Pourtant, le 22 mai dernier, coup de tonnerre : Martin Bouygues, héritier royal de l’entreprise du même nom, affirme que « la 5G n’est pas la priorité du pays. » Martin nous tire des larmes en disant qu’on « ne construit pas la technologie de demain contre la jeunesse » et que les Français frappés par la crise jugeront « indécente » la bataille à coups de milliards des quatre opérateurs pour acquérir les fréquences 5G. En fait, ce qui est indécent, Martin, c’est d’utiliser la crise du Covid pour essayer d’obtenir un gros rabais sur la licence. Pourtant, Martin et ses potes n’ont rien à craindre : l’Autorité de régulation des communications électroniques, des postes et de la distribution de la presse (Arcep), censée surveiller, est une « autorité administrative indépendante ». En français, ça veut dire qu’elle fait ce qu’elle veut, loin du gouvernement eu du parlement. Elle a d’ailleurs été créée pour ça quand on a supprimé le service des PTT, anciennement soumis, pour de vrai, au ministère du même nom.
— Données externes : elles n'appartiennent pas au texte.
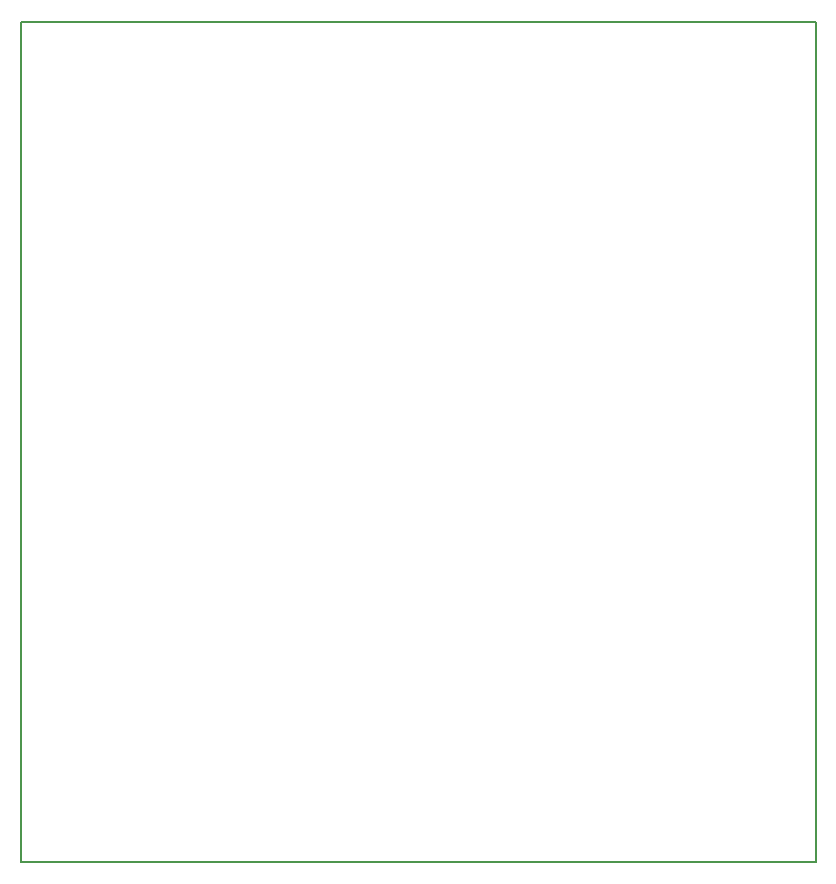
<source format=gbr>
%TF.GenerationSoftware,KiCad,Pcbnew,(5.1.10)-1*%
%TF.CreationDate,2021-07-27T21:20:26+02:00*%
%TF.ProjectId,LEDBeam,4c454442-6561-46d2-9e6b-696361645f70,rev?*%
%TF.SameCoordinates,Original*%
%TF.FileFunction,Profile,NP*%
%FSLAX46Y46*%
G04 Gerber Fmt 4.6, Leading zero omitted, Abs format (unit mm)*
G04 Created by KiCad (PCBNEW (5.1.10)-1) date 2021-07-27 21:20:26*
%MOMM*%
%LPD*%
G01*
G04 APERTURE LIST*
%TA.AperFunction,Profile*%
%ADD10C,0.150000*%
%TD*%
G04 APERTURE END LIST*
D10*
X77470000Y-44450000D02*
X10160000Y-44450000D01*
X10160000Y-115570000D02*
X10160000Y-44450000D01*
X11430000Y-115570000D02*
X10160000Y-115570000D01*
X77470000Y-115570000D02*
X11430000Y-115570000D01*
X77470000Y-44450000D02*
X77470000Y-115570000D01*
M02*

</source>
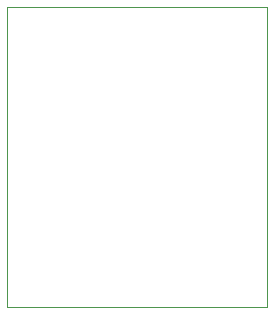
<source format=gbr>
%TF.GenerationSoftware,KiCad,Pcbnew,9.0.1+dfsg-1*%
%TF.CreationDate,2025-05-01T11:04:41+02:00*%
%TF.ProjectId,sim-and-sd-card,73696d2d-616e-4642-9d73-642d63617264,rev?*%
%TF.SameCoordinates,Original*%
%TF.FileFunction,Profile,NP*%
%FSLAX46Y46*%
G04 Gerber Fmt 4.6, Leading zero omitted, Abs format (unit mm)*
G04 Created by KiCad (PCBNEW 9.0.1+dfsg-1) date 2025-05-01 11:04:41*
%MOMM*%
%LPD*%
G01*
G04 APERTURE LIST*
%TA.AperFunction,Profile*%
%ADD10C,0.050000*%
%TD*%
G04 APERTURE END LIST*
D10*
%TO.C,M1*%
X48720800Y-61518800D02*
X48720800Y-36118800D01*
X70720800Y-36118800D02*
X48720800Y-36118800D01*
X70720800Y-61518800D02*
X48720800Y-61518800D01*
X70720800Y-61518800D02*
X70720800Y-36118800D01*
%TD*%
M02*

</source>
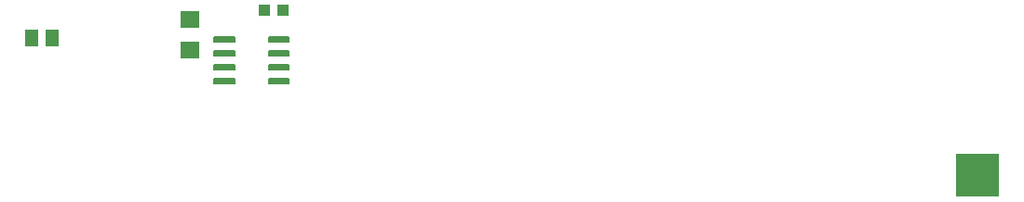
<source format=gbr>
G04 EAGLE Gerber RS-274X export*
G75*
%MOMM*%
%FSLAX34Y34*%
%LPD*%
%INSolderpaste Top*%
%IPPOS*%
%AMOC8*
5,1,8,0,0,1.08239X$1,22.5*%
G01*
%ADD10R,3.960000X3.960000*%
%ADD11R,1.300000X1.500000*%
%ADD12C,0.150000*%
%ADD13R,1.100000X1.000000*%
%ADD14R,1.800000X1.600000*%


D10*
X1046580Y895240D03*
D11*
X186080Y1021080D03*
X205080Y1021080D03*
D12*
X352280Y1017560D02*
X370480Y1017560D01*
X352280Y1017560D02*
X352280Y1022060D01*
X370480Y1022060D01*
X370480Y1017560D01*
X370480Y1018985D02*
X352280Y1018985D01*
X352280Y1020410D02*
X370480Y1020410D01*
X370480Y1021835D02*
X352280Y1021835D01*
X352280Y1004860D02*
X370480Y1004860D01*
X352280Y1004860D02*
X352280Y1009360D01*
X370480Y1009360D01*
X370480Y1004860D01*
X370480Y1006285D02*
X352280Y1006285D01*
X352280Y1007710D02*
X370480Y1007710D01*
X370480Y1009135D02*
X352280Y1009135D01*
X352280Y992160D02*
X370480Y992160D01*
X352280Y992160D02*
X352280Y996660D01*
X370480Y996660D01*
X370480Y992160D01*
X370480Y993585D02*
X352280Y993585D01*
X352280Y995010D02*
X370480Y995010D01*
X370480Y996435D02*
X352280Y996435D01*
X352280Y979460D02*
X370480Y979460D01*
X352280Y979460D02*
X352280Y983960D01*
X370480Y983960D01*
X370480Y979460D01*
X370480Y980885D02*
X352280Y980885D01*
X352280Y982310D02*
X370480Y982310D01*
X370480Y983735D02*
X352280Y983735D01*
X401680Y983960D02*
X419880Y983960D01*
X419880Y979460D01*
X401680Y979460D01*
X401680Y983960D01*
X401680Y980885D02*
X419880Y980885D01*
X419880Y982310D02*
X401680Y982310D01*
X401680Y983735D02*
X419880Y983735D01*
X419880Y996660D02*
X401680Y996660D01*
X419880Y996660D02*
X419880Y992160D01*
X401680Y992160D01*
X401680Y996660D01*
X401680Y993585D02*
X419880Y993585D01*
X419880Y995010D02*
X401680Y995010D01*
X401680Y996435D02*
X419880Y996435D01*
X419880Y1009360D02*
X401680Y1009360D01*
X419880Y1009360D02*
X419880Y1004860D01*
X401680Y1004860D01*
X401680Y1009360D01*
X401680Y1006285D02*
X419880Y1006285D01*
X419880Y1007710D02*
X401680Y1007710D01*
X401680Y1009135D02*
X419880Y1009135D01*
X419880Y1022060D02*
X401680Y1022060D01*
X419880Y1022060D02*
X419880Y1017560D01*
X401680Y1017560D01*
X401680Y1022060D01*
X401680Y1018985D02*
X419880Y1018985D01*
X419880Y1020410D02*
X401680Y1020410D01*
X401680Y1021835D02*
X419880Y1021835D01*
D13*
X397900Y1046480D03*
X414900Y1046480D03*
D14*
X330200Y1009620D03*
X330200Y1037620D03*
M02*

</source>
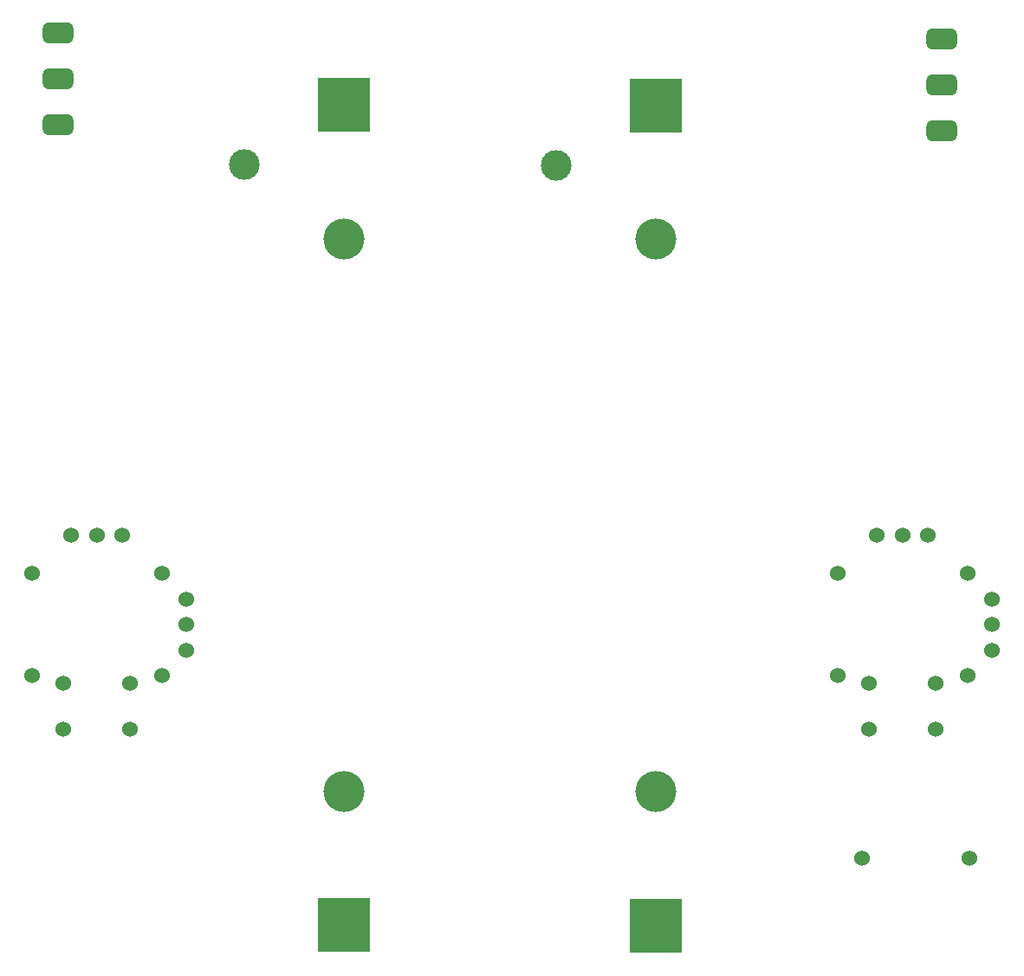
<source format=gbr>
%TF.GenerationSoftware,KiCad,Pcbnew,(6.0.2-0)*%
%TF.CreationDate,2022-03-29T15:10:37+01:00*%
%TF.ProjectId,controller,636f6e74-726f-46c6-9c65-722e6b696361,V1.2*%
%TF.SameCoordinates,Original*%
%TF.FileFunction,Soldermask,Bot*%
%TF.FilePolarity,Negative*%
%FSLAX46Y46*%
G04 Gerber Fmt 4.6, Leading zero omitted, Abs format (unit mm)*
G04 Created by KiCad (PCBNEW (6.0.2-0)) date 2022-03-29 15:10:37*
%MOMM*%
%LPD*%
G01*
G04 APERTURE LIST*
G04 Aperture macros list*
%AMRoundRect*
0 Rectangle with rounded corners*
0 $1 Rounding radius*
0 $2 $3 $4 $5 $6 $7 $8 $9 X,Y pos of 4 corners*
0 Add a 4 corners polygon primitive as box body*
4,1,4,$2,$3,$4,$5,$6,$7,$8,$9,$2,$3,0*
0 Add four circle primitives for the rounded corners*
1,1,$1+$1,$2,$3*
1,1,$1+$1,$4,$5*
1,1,$1+$1,$6,$7*
1,1,$1+$1,$8,$9*
0 Add four rect primitives between the rounded corners*
20,1,$1+$1,$2,$3,$4,$5,0*
20,1,$1+$1,$4,$5,$6,$7,0*
20,1,$1+$1,$6,$7,$8,$9,0*
20,1,$1+$1,$8,$9,$2,$3,0*%
G04 Aperture macros list end*
%ADD10RoundRect,0.500000X-1.000000X0.500000X-1.000000X-0.500000X1.000000X-0.500000X1.000000X0.500000X0*%
%ADD11C,1.524000*%
%ADD12RoundRect,0.500000X1.000000X-0.500000X1.000000X0.500000X-1.000000X0.500000X-1.000000X-0.500000X0*%
%ADD13C,3.000000*%
%ADD14C,4.000000*%
%ADD15R,5.120000X5.300000*%
G04 APERTURE END LIST*
D10*
%TO.C,PWR_SW1*%
X198120000Y-57040000D03*
X198120000Y-61540000D03*
X198120000Y-66040000D03*
%TD*%
D11*
%TO.C,U1*%
X109245000Y-119300000D03*
X109245000Y-109300000D03*
X121895000Y-109300000D03*
X121895000Y-119300000D03*
X118820000Y-120050000D03*
X112320000Y-120050000D03*
X118820000Y-124550000D03*
X112320000Y-124550000D03*
X113070000Y-105570000D03*
X115570000Y-105570000D03*
X118070000Y-105570000D03*
X124300000Y-111800000D03*
X124300000Y-114300000D03*
X124300000Y-116800000D03*
%TD*%
%TO.C,BZ1*%
X200830000Y-137138466D03*
X190330000Y-137138466D03*
%TD*%
%TO.C,U2*%
X200635000Y-119300000D03*
X200635000Y-109300000D03*
X187985000Y-119300000D03*
X187985000Y-109300000D03*
X197560000Y-120050000D03*
X191060000Y-120050000D03*
X197560000Y-124550000D03*
X191060000Y-124550000D03*
X191810000Y-105570000D03*
X194310000Y-105570000D03*
X196810000Y-105570000D03*
X203040000Y-111800000D03*
X203040000Y-114300000D03*
X203040000Y-116800000D03*
%TD*%
D12*
%TO.C,SW1*%
X111760000Y-65460000D03*
X111760000Y-60960000D03*
X111760000Y-56460000D03*
%TD*%
D13*
%TO.C,BT1*%
X129950000Y-69350000D03*
D14*
X139700000Y-130600000D03*
X139700000Y-76600000D03*
D15*
X139700000Y-63500000D03*
X139700000Y-143700000D03*
%TD*%
D14*
%TO.C,BT2*%
X170180000Y-76635000D03*
X170180000Y-130635000D03*
D13*
X160430000Y-69385000D03*
D15*
X170180000Y-63535000D03*
X170180000Y-143735000D03*
%TD*%
M02*

</source>
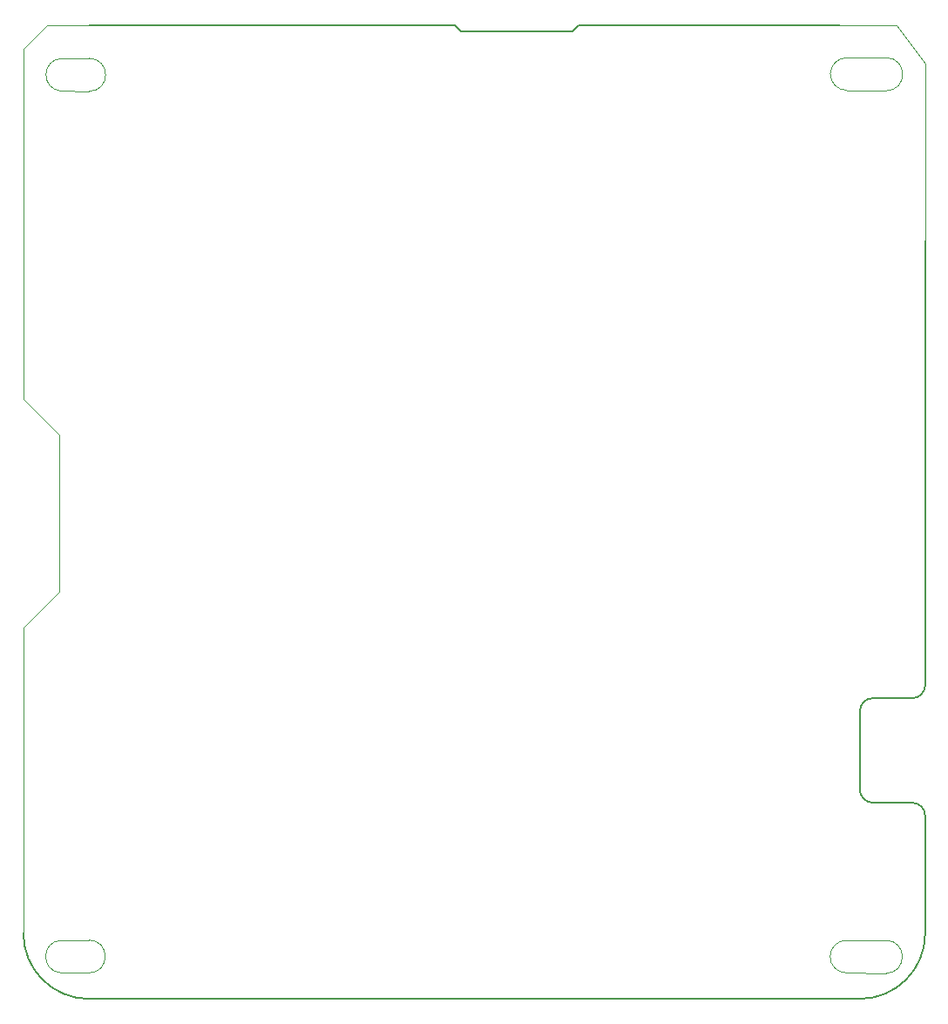
<source format=gbr>
%TF.GenerationSoftware,KiCad,Pcbnew,(6.0.2-0)*%
%TF.CreationDate,2023-01-12T00:58:35-06:00*%
%TF.ProjectId,cosmic_watch_remix_V1,636f736d-6963-45f7-9761-7463685f7265,rev?*%
%TF.SameCoordinates,Original*%
%TF.FileFunction,Profile,NP*%
%FSLAX46Y46*%
G04 Gerber Fmt 4.6, Leading zero omitted, Abs format (unit mm)*
G04 Created by KiCad (PCBNEW (6.0.2-0)) date 2023-01-12 00:58:35*
%MOMM*%
%LPD*%
G01*
G04 APERTURE LIST*
%TA.AperFunction,Profile*%
%ADD10C,0.150000*%
%TD*%
%TA.AperFunction,Profile*%
%ADD11C,0.100000*%
%TD*%
G04 APERTURE END LIST*
D10*
X105980000Y-111930000D02*
G75*
G03*
X107250000Y-110660000I1J1269999D01*
G01*
X25970000Y-141140000D02*
X75500000Y-141140000D01*
X100900000Y-120820000D02*
X100900000Y-113200000D01*
X107250000Y-134790000D02*
X107250000Y-123360000D01*
X72960000Y-47160000D02*
X62165000Y-47160000D01*
D11*
X23259802Y-52939991D02*
X26010000Y-52965000D01*
D10*
X100900000Y-141140000D02*
X75500000Y-141140000D01*
X72960000Y-47160000D02*
X73595000Y-46525000D01*
X102170000Y-111930000D02*
X105980000Y-111930000D01*
D11*
X104435000Y-46540000D02*
X107235000Y-50290000D01*
X23110000Y-86360000D02*
X23110000Y-101600000D01*
D10*
X61530000Y-46525000D02*
X29145000Y-46525000D01*
D11*
X21898436Y-46550523D02*
X25970000Y-46525000D01*
X107250000Y-67480000D02*
X107235000Y-50290000D01*
X98995000Y-46525000D02*
X104435000Y-46540000D01*
D10*
X19620000Y-134790000D02*
G75*
G03*
X25970000Y-141140000I6350000J0D01*
G01*
D11*
X26010000Y-52965000D02*
G75*
G03*
X26010000Y-49765000I0J1600000D01*
G01*
D10*
X100900000Y-141140000D02*
G75*
G03*
X107250000Y-134790000I0J6350000D01*
G01*
D11*
X99659975Y-49715793D02*
G75*
G03*
X99610000Y-52865000I-49975J-1574207D01*
G01*
X23309777Y-49790784D02*
X26010000Y-49765000D01*
X103460000Y-49715000D02*
X99659975Y-49715793D01*
X19620000Y-105080000D02*
X23110000Y-101600000D01*
X99610000Y-52865000D02*
X103460000Y-52915000D01*
D10*
X107250000Y-110660000D02*
X107250000Y-67480000D01*
D11*
X19620000Y-105080000D02*
X19620000Y-117900000D01*
X21898436Y-46550523D02*
X19640000Y-48850000D01*
D10*
X25970000Y-46525000D02*
X29145000Y-46525000D01*
X73595000Y-46525000D02*
X98995000Y-46525000D01*
X102170000Y-111930000D02*
G75*
G03*
X100900000Y-113200000I-1J-1269999D01*
G01*
X62165000Y-47160000D02*
X61530000Y-46525000D01*
D11*
X19640000Y-82900000D02*
X23110000Y-86360000D01*
X23230000Y-138600000D02*
X25980198Y-138625009D01*
X23309777Y-49790785D02*
G75*
G03*
X23259802Y-52939991I84226J-1576336D01*
G01*
X23279975Y-135450793D02*
X25980198Y-135425009D01*
X25980198Y-138625009D02*
G75*
G03*
X25980198Y-135425009I0J1600000D01*
G01*
X19620000Y-134790000D02*
X19620000Y-117900000D01*
D10*
X107250000Y-123360000D02*
G75*
G03*
X105980000Y-122090000I-1269999J1D01*
G01*
D11*
X103460000Y-52915000D02*
G75*
G03*
X103460000Y-49715000I0J1600000D01*
G01*
X103430013Y-135459604D02*
X99629988Y-135460397D01*
D10*
X105980000Y-122090000D02*
X102170000Y-122090000D01*
D11*
X99629988Y-135460397D02*
G75*
G03*
X99580013Y-138609604I-49975J-1574207D01*
G01*
X103430013Y-138659604D02*
G75*
G03*
X103430013Y-135459604I0J1600000D01*
G01*
X99580013Y-138609604D02*
X103430013Y-138659604D01*
X23279975Y-135450794D02*
G75*
G03*
X23230000Y-138600000I84226J-1576336D01*
G01*
D10*
X100900000Y-120820000D02*
G75*
G03*
X102170000Y-122090000I1269999J-1D01*
G01*
D11*
X19640000Y-48850000D02*
X19640000Y-82900000D01*
M02*

</source>
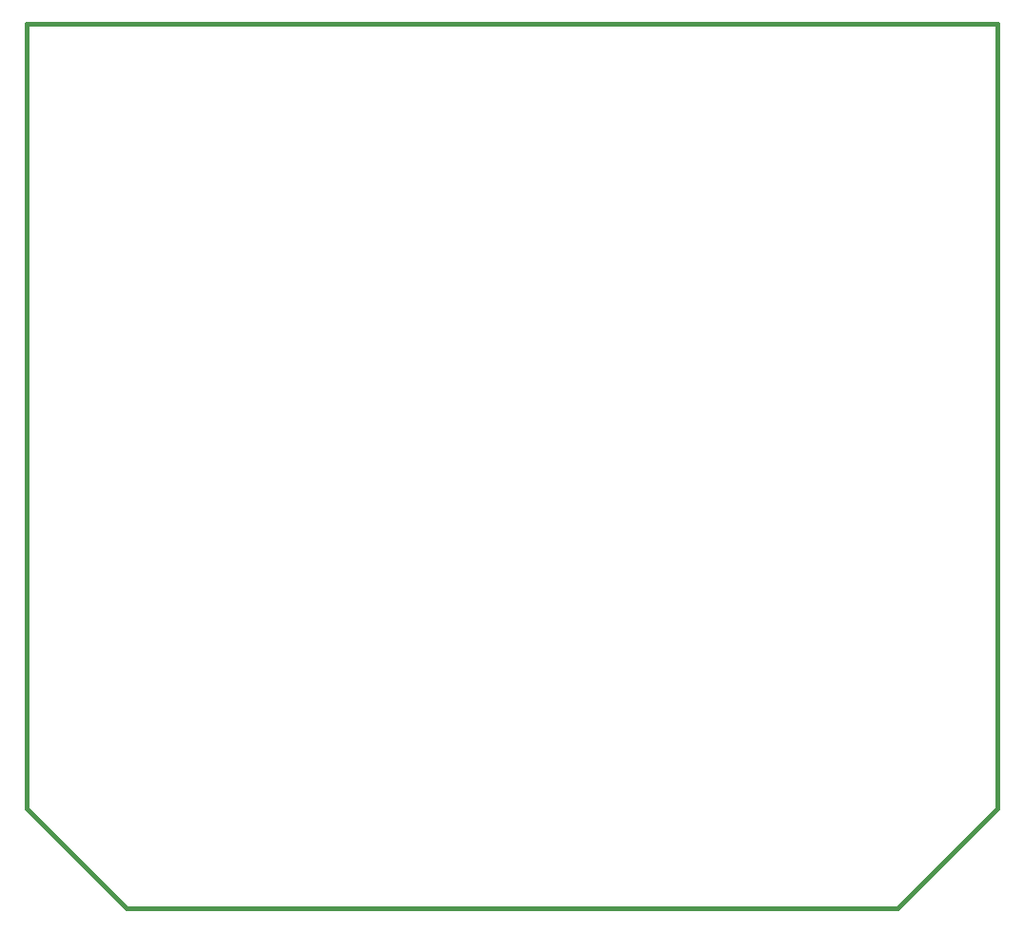
<source format=gbr>
G04 #@! TF.GenerationSoftware,KiCad,Pcbnew,5.1.6-c6e7f7d~87~ubuntu19.10.1*
G04 #@! TF.CreationDate,2022-07-30T15:35:07+06:00*
G04 #@! TF.ProjectId,crumbwave_multiplexer_r1a,6372756d-6277-4617-9665-5f6d756c7469,1A*
G04 #@! TF.SameCoordinates,Original*
G04 #@! TF.FileFunction,Profile,NP*
%FSLAX46Y46*%
G04 Gerber Fmt 4.6, Leading zero omitted, Abs format (unit mm)*
G04 Created by KiCad (PCBNEW 5.1.6-c6e7f7d~87~ubuntu19.10.1) date 2022-07-30 15:35:07*
%MOMM*%
%LPD*%
G01*
G04 APERTURE LIST*
G04 #@! TA.AperFunction,Profile*
%ADD10C,0.400000*%
G04 #@! TD*
G04 APERTURE END LIST*
D10*
X71120000Y-204470000D02*
X139700000Y-204470000D01*
X62230000Y-195580000D02*
X71120000Y-204470000D01*
X139700000Y-204470000D02*
X148590000Y-195580000D01*
X148590000Y-125730000D02*
X148590000Y-195580000D01*
X62230000Y-125730000D02*
X62230000Y-195580000D01*
X62230000Y-125730000D02*
X148590000Y-125730000D01*
M02*

</source>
Or, le pseudo-gendarme des opérateurs se pâme devant la 5G, en laquelle il voit « une génération de rupture ». Pas étonnant de la part d’une institution dont le collège est bourré d’informaticiens et de polytechniciens. Pas d’associations de consommateurs, pas d’écologistes, pas de sociologues critiques … L’Arcep et ses potes Free, SFR, Bouygues et Orange ruinent nos paysages et notre santé, physique et mentale, en toute impunité. Euh, en toute indépendance, pardon.

Décervelés par la 5G

Elon Musk, le milliardaire mégalo, envoie des milliers de « satellites 5G » en orbite pour constituer un maillage autour de la planète : avec Starlink, chaque point du globe pourra bénéficier de la 5G.Dans le même temps, avec une autre société, Neuralink, Musk travaille à mettre au point des implants cérébraux pour obtenir une interface entre les neurones et les ordinateurs. Ça a déjà été maintes fois imaginé, jamais réalisé. Sauf que Musk a mis des moyens financiers colossaux, il a recruté les meilleurs neurochirurgiens et spécialistes des neurotechnologies. Payés un pont d’or, ils n’auront aucun scrupule et sont persuadés d’œuvrer pour le bien de l’humanité ; les applications militaires et médicales sont innombrables. En branchant les cerveaux sur les ordinateurs, Musk veut « marier l’intelligence humaine et l’intelligence artificielle », augmenter notre capacité mémorielle et surtout aller plus vite : pour passer une commande sur internet, on ne perdra plus un temps fou à taper sur un clavier, on « pensera » la commande, sans l’énoncer. Musk prévoit que le « langage humain deviendra obsolète » : le désir et la demande sont court-circuités, c’est la psychopathie 2.0, le passage à l’acte à la vitesse de la 5G.pour que la vitesse des échanges sur internet s’approche de la vitesse de communication entre les neurones. Neuralink a besoin de Starlink et Starlink a besoin de SpaceX pour lancer les « satellites 5G ». Si vous voulez connaitre la suite, lisez Neuromacien, de William Gibson, un roman qui avait lancé un genre à part entière au sein de la SF : le cyberpunk.